Cuando el tiempo lo permite, me muevo por la ciudad en moto. Se gana la tira de tiempo. Sales a hacer tres recados y ganas no menos de una hora, comparando con el tiempo que invertirías si te desplazaras en coche. Al principio te da un poco de corte, porque, pese al casco, todo el mundo se da cuenta de que eres tirando a anciano, y te mira con sorna, pensándose que lo haces para darte un cierto aire juvenil. Qué juvenil ni que mandangas: lo que tienes es prisa.
Ir en moto -en motocicletita, más bien, que es lo mío- aporta una singular visión de la condición humana. Te apercibes de la clase de personal que constituye eso que solemos llamar, con eufemismo digno de mejor causa, ciudadanía. Los presuntos seres humanos que circulan en coche son la monda: escupen al exterior con hispano gracejo, tiran colillas -no las dejan caer, no: las tiran-, abren la puerta de su vehículo sin evaluar la posibilidad de que no tengas interés en estrellarte contra ella...
Pero hay un comportamiento típicamente automovilístico que en los últimos tiempos me tiene fascinado. Me refiero al aire que adoptan los conductores que te han hecho alguna llamativa pifia -cambiarse de carril sin avisar, girar inopinadamente, pasar rozándote, etcétera- cuando, en el siguiente semáforo, los alcanzas, te pones a su lado y los miras, a medio metro de distancia, con cara de evidente enojo. Una solución la mar de sencilla sería devolverte la mirada y hacer un amable gesto de disculpa. Pues no: el 99 por ciento finge que no se da cuenta de que tiene tu nariz casi pegada al cristal de su ventanilla y opta por mirar abstraídamente hacia un punto indeterminado del horizonte, como si estuviera profundamente absorto en la evaluación de algún problema de física cuántica. Es ridículo, pero es lo más corriente.

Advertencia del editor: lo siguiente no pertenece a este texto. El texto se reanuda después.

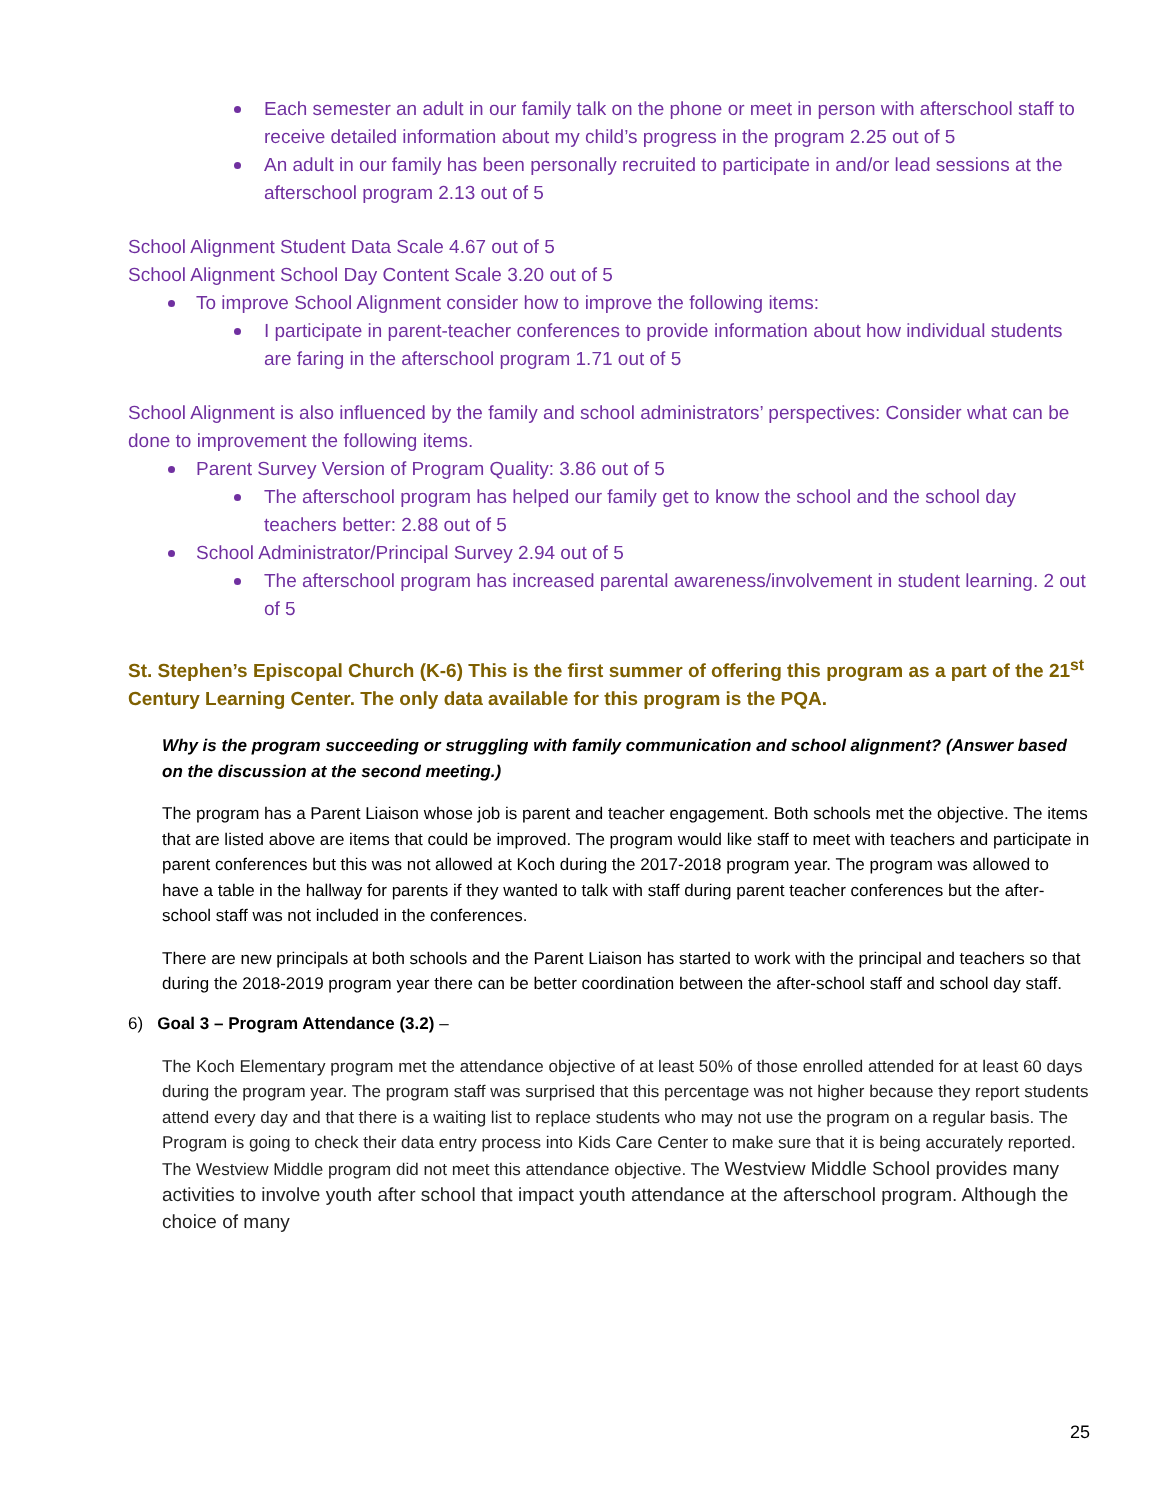Each semester an adult in our family talk on the phone or meet in person with afterschool staff to receive detailed information about my child’s progress in the program 2.25 out of 5
An adult in our family has been personally recruited to participate in and/or lead sessions at the afterschool program 2.13 out of 5
School Alignment Student Data Scale 4.67 out of 5
School Alignment School Day Content Scale 3.20 out of 5
To improve School Alignment consider how to improve the following items:
I participate in parent-teacher conferences to provide information about how individual students are faring in the afterschool program 1.71 out of 5
School Alignment is also influenced by the family and school administrators’ perspectives: Consider what can be done to improvement the following items.
Parent Survey Version of Program Quality: 3.86 out of 5
The afterschool program has helped our family get to know the school and the school day teachers better: 2.88 out of 5
School Administrator/Principal Survey 2.94 out of 5
The afterschool program has increased parental awareness/involvement in student learning. 2 out of 5
St. Stephen’s Episcopal Church (K-6) This is the first summer of offering this program as a part of the 21<sup>st</sup> Century Learning Center. The only data available for this program is the PQA.
Why is the program succeeding or struggling with family communication and school alignment? (Answer based on the discussion at the second meeting.)
The program has a Parent Liaison whose job is parent and teacher engagement. Both schools met the objective. The items that are listed above are items that could be improved. The program would like staff to meet with teachers and participate in parent conferences but this was not allowed at Koch during the 2017-2018 program year. The program was allowed to have a table in the hallway for parents if they wanted to talk with staff during parent teacher conferences but the after-school staff was not included in the conferences.
There are new principals at both schools and the Parent Liaison has started to work with the principal and teachers so that during the 2018-2019 program year there can be better coordination between the after-school staff and school day staff.
6) Goal 3 – Program Attendance (3.2) –
The Koch Elementary program met the attendance objective of at least 50% of those enrolled attended for at least 60 days during the program year. The program staff was surprised that this percentage was not higher because they report students attend every day and that there is a waiting list to replace students who may not use the program on a regular basis. The Program is going to check their data entry process into Kids Care Center to make sure that it is being accurately reported. The Westview Middle program did not meet this attendance objective. The Westview Middle School provides many activities to involve youth after school that impact youth attendance at the afterschool program. Although the choice of many
25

Y todo por evitarse una petición de perdón. Una leve, una mínima autocrítica de nada.
Nos irritamos con la incapacidad de nuestros políticos para asumir responsabilidades, es decir, para autocriticarse. Pero no son en eso distintos al común de los mortales. La inmensa, la aplastante mayoría de los habitantes de este país es alérgica a la autocrítica.

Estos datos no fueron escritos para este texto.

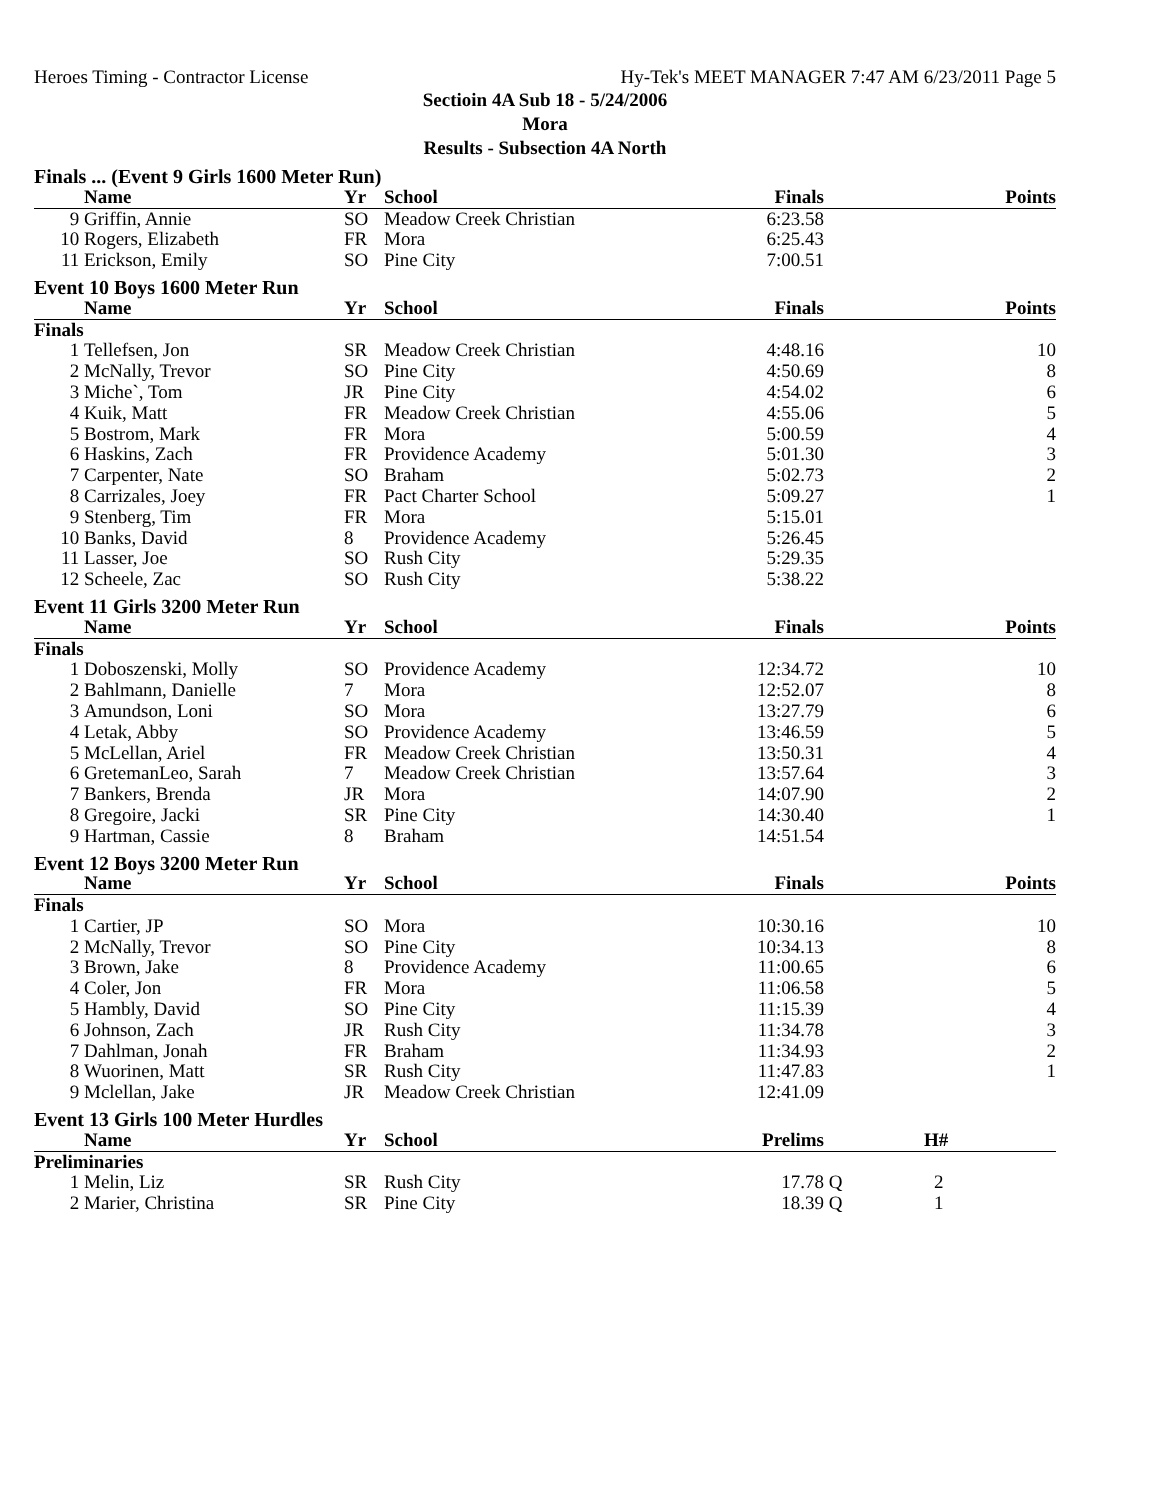Heroes Timing - Contractor License Hy-Tek's MEET MANAGER 7:47 AM 6/23/2011 Page 5
Sectioin 4A Sub 18 - 5/24/2006
Mora
Results - Subsection 4A North
| Finals ... (Event 9 Girls 1600 Meter Run) | | | | | | |
| | Name | Yr | School | Finals | | Points |
| 9 | Griffin, Annie | SO | Meadow Creek Christian | 6:23.58 | | |
| 10 | Rogers, Elizabeth | FR | Mora | 6:25.43 | | |
| 11 | Erickson, Emily | SO | Pine City | 7:00.51 | | |
| Event 10 Boys 1600 Meter Run | | | | | | |
| | Name | Yr | School | Finals | | Points |
| Finals | | | | | | |
| 1 | Tellefsen, Jon | SR | Meadow Creek Christian | 4:48.16 | | 10 |
| 2 | McNally, Trevor | SO | Pine City | 4:50.69 | | 8 |
| 3 | Miche`, Tom | JR | Pine City | 4:54.02 | | 6 |
| 4 | Kuik, Matt | FR | Meadow Creek Christian | 4:55.06 | | 5 |
| 5 | Bostrom, Mark | FR | Mora | 5:00.59 | | 4 |
| 6 | Haskins, Zach | FR | Providence Academy | 5:01.30 | | 3 |
| 7 | Carpenter, Nate | SO | Braham | 5:02.73 | | 2 |
| 8 | Carrizales, Joey | FR | Pact Charter School | 5:09.27 | | 1 |
| 9 | Stenberg, Tim | FR | Mora | 5:15.01 | | |
| 10 | Banks, David | 8 | Providence Academy | 5:26.45 | | |
| 11 | Lasser, Joe | SO | Rush City | 5:29.35 | | |
| 12 | Scheele, Zac | SO | Rush City | 5:38.22 | | |
| Event 11 Girls 3200 Meter Run | | | | | | |
| | Name | Yr | School | Finals | | Points |
| Finals | | | | | | |
| 1 | Doboszenski, Molly | SO | Providence Academy | 12:34.72 | | 10 |
| 2 | Bahlmann, Danielle | 7 | Mora | 12:52.07 | | 8 |
| 3 | Amundson, Loni | SO | Mora | 13:27.79 | | 6 |
| 4 | Letak, Abby | SO | Providence Academy | 13:46.59 | | 5 |
| 5 | McLellan, Ariel | FR | Meadow Creek Christian | 13:50.31 | | 4 |
| 6 | GretemanLeo, Sarah | 7 | Meadow Creek Christian | 13:57.64 | | 3 |
| 7 | Bankers, Brenda | JR | Mora | 14:07.90 | | 2 |
| 8 | Gregoire, Jacki | SR | Pine City | 14:30.40 | | 1 |
| 9 | Hartman, Cassie | 8 | Braham | 14:51.54 | | |
| Event 12 Boys 3200 Meter Run | | | | | | |
| | Name | Yr | School | Finals | | Points |
| Finals | | | | | | |
| 1 | Cartier, JP | SO | Mora | 10:30.16 | | 10 |
| 2 | McNally, Trevor | SO | Pine City | 10:34.13 | | 8 |
| 3 | Brown, Jake | 8 | Providence Academy | 11:00.65 | | 6 |
| 4 | Coler, Jon | FR | Mora | 11:06.58 | | 5 |
| 5 | Hambly, David | SO | Pine City | 11:15.39 | | 4 |
| 6 | Johnson, Zach | JR | Rush City | 11:34.78 | | 3 |
| 7 | Dahlman, Jonah | FR | Braham | 11:34.93 | | 2 |
| 8 | Wuorinen, Matt | SR | Rush City | 11:47.83 | | 1 |
| 9 | Mclellan, Jake | JR | Meadow Creek Christian | 12:41.09 | | |
| Event 13 Girls 100 Meter Hurdles | | | | | | |
| | Name | Yr | School | Prelims | | H# |
| Preliminaries | | | | | | |
| 1 | Melin, Liz | SR | Rush City | 17.78 | Q | 2 |
| 2 | Marier, Christina | SR | Pine City | 18.39 | Q | 1 |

Y de veras que no sé por qué. Mi experiencia me ha enseñado que el comportamiento contrario es infinitamente más rentable: el personal suele ser muy benévolo con quien admite francamente que se ha equivocado y se disculpa.
Ayer , yendo en moto, me crucé malamente por delante de un coche. Le dí un buen susto al pobre conductor. Llegado al siguiente semáforo, me acerqué y le hice un gesto de disculpa. Me dedicó una sonrisa espléndida.
Salí ganando.
Javier Ortiz. El Mundo (29 de mayo de 1999). Subido a "Desde Jamaica" el 2 de junio de 2011.